The experience with this formidable pair taught me that if I was going to build something big, which was my intention for my business, I needed to be agile enough to respond to odd relationships, to get in sync with them instead of going insane.

Jim set the bar high, expecting everyone to leap over it; and we all did. His partners, associates and legal assistants all rose to his challenge. So I bucked up, and Jim and I did our dance, through clouds of cigar smoke, glasses of whiskey, dirty boots up on his desk during brainstorms and along the way he taught me more about medical malpractice than 95 percent of other attorneys will ever know.

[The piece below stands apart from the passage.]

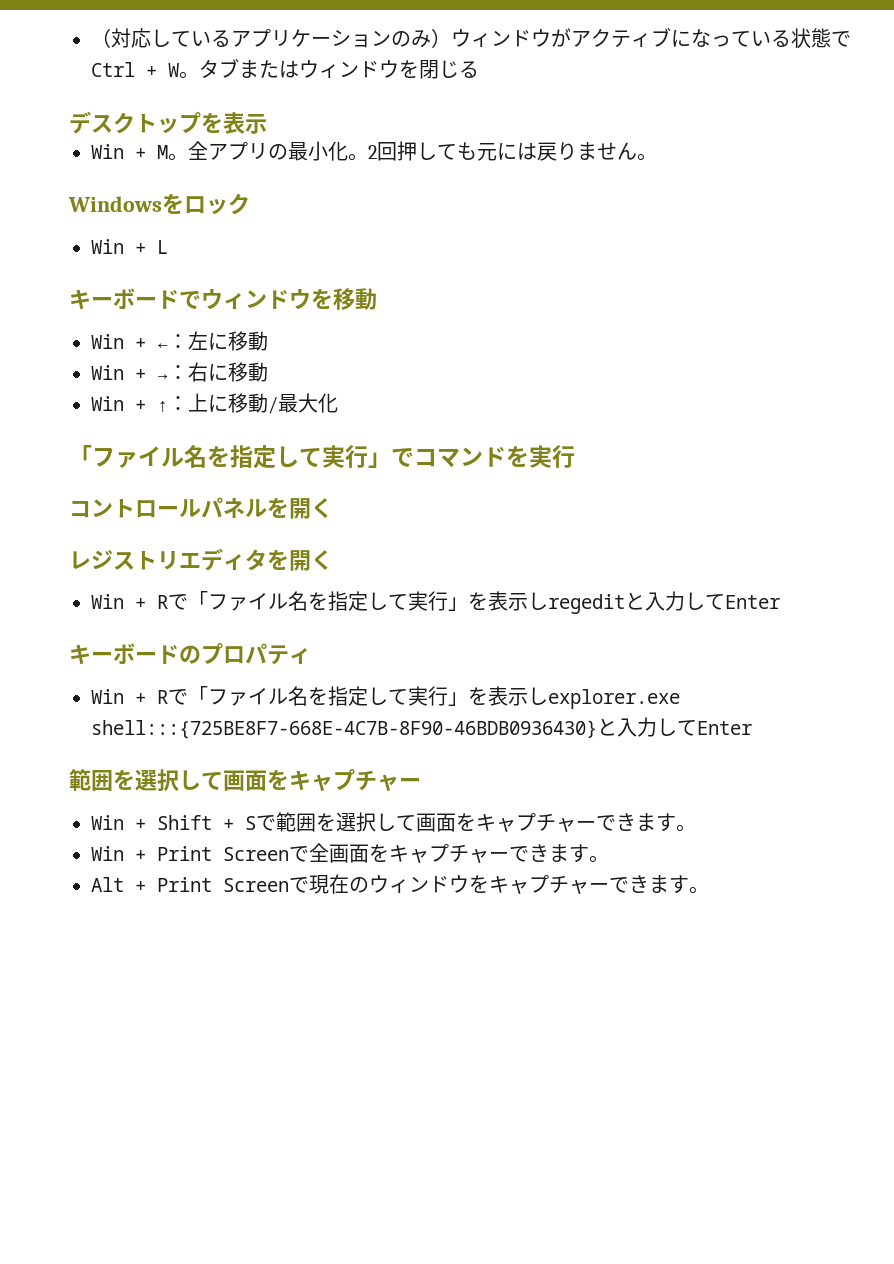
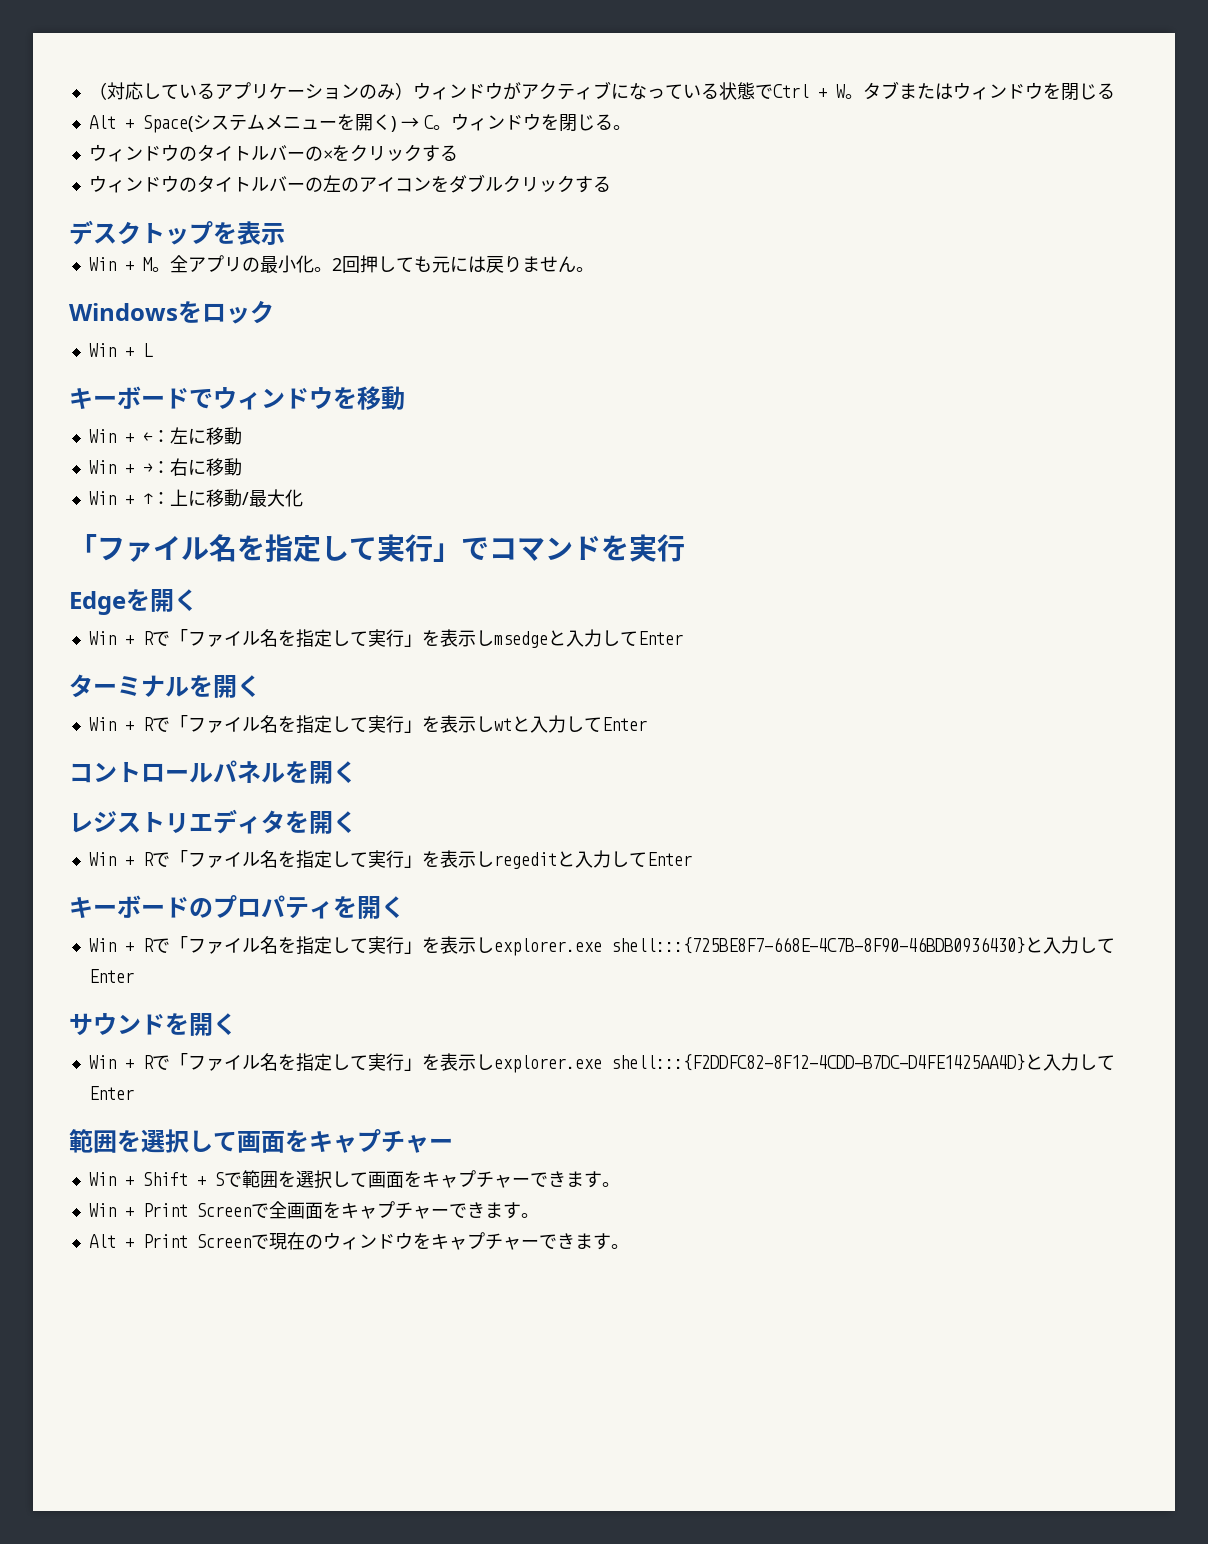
(479, 69) none -> [88,113,631,133] [88,144,458,162] [88,174,611,193] // Alt + Space(システムメニューを開く) → C。ウィンドウを閉じる。 // ウィンドウのタイトルバーの×をクリックする // ウィンドウのタイトルバーの左のアイコンをダブルクリックする
(575, 456) none -> [69,589,198,615] [88,629,683,648] [69,674,261,698] [88,715,647,734] // Edgeを開く // Win + Rで「ファイル名を指定して実行」を表示しmsedgeと入力してEnter // ターミナルを開く // Win + Rで「ファイル名を指定して実行」を表示しwtと入力してEnter
(311, 656) none -> [333,896,405,919] を開く
(752, 728) none -> [69,1013,237,1036] [88,1053,1115,1073] [88,1086,134,1100] // サウンドを開く // Win + Rで「ファイル名を指定して実行」を表示しexplorer.exe shell:::{F2DDFC82-8F12-4CDD-B7DC-D4FE1425AA4D}と入力してEnter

The teaching went both ways, though. In my buck-up style, I taught him that women professionals didn't need to be led around by the neck. Jim and I reached a truce and our own level of understanding. He made me a better consultant. I like to think he'd admit that my work product made him a better attorney.

Here's the real surprise: Like Andy, Jim will always be one of my favorite attorney-clients. But hey, maybe that's not so surprising, after all. I love a challenge to my agility, don't you?

LEAVE YOUR OLD COMFORTS AT HOME

When packing for a trip to the deserts of Morocco, I noticed that I was cramming in an awful lot of American comforts. Here we go again: teapot, table, tent and hair dryer—plus two Sherpas to carry it all. Having invested my time and money in the adventure of exploring this exotic destination, I had to admit, “If I'm going to bring the United States with me, I might as well stay at home.”

By replicating my homey comforts on the road, I'd actually miss what I was traveling in search of—an exciting, unpredictable experience that would enliven my senses, stimulate my creative juices and move me out of my comfort zone so that I could return home rejuvenated, with increased agility to deal with all the challenges of life and business. I didn't need my hair dryer to ride a camel and sleep in the Sahara desert. By leaving such items behind, I packed lighter and was able to immerse myself in the Moroccan culture with a more complete sense of adventure.

Isn't this how we often approach life, dragging old baggage into new situations? We decide to travel to a new place—a new career, a new relationship. But we carry along old attitudes that deny us the new experience.

In your passionate new life, you'll be traveling to a new place, so leave your old comforts at home. The less baggage you carry, the more opportunity you'll have to flex your agility. Pack a lighter bag.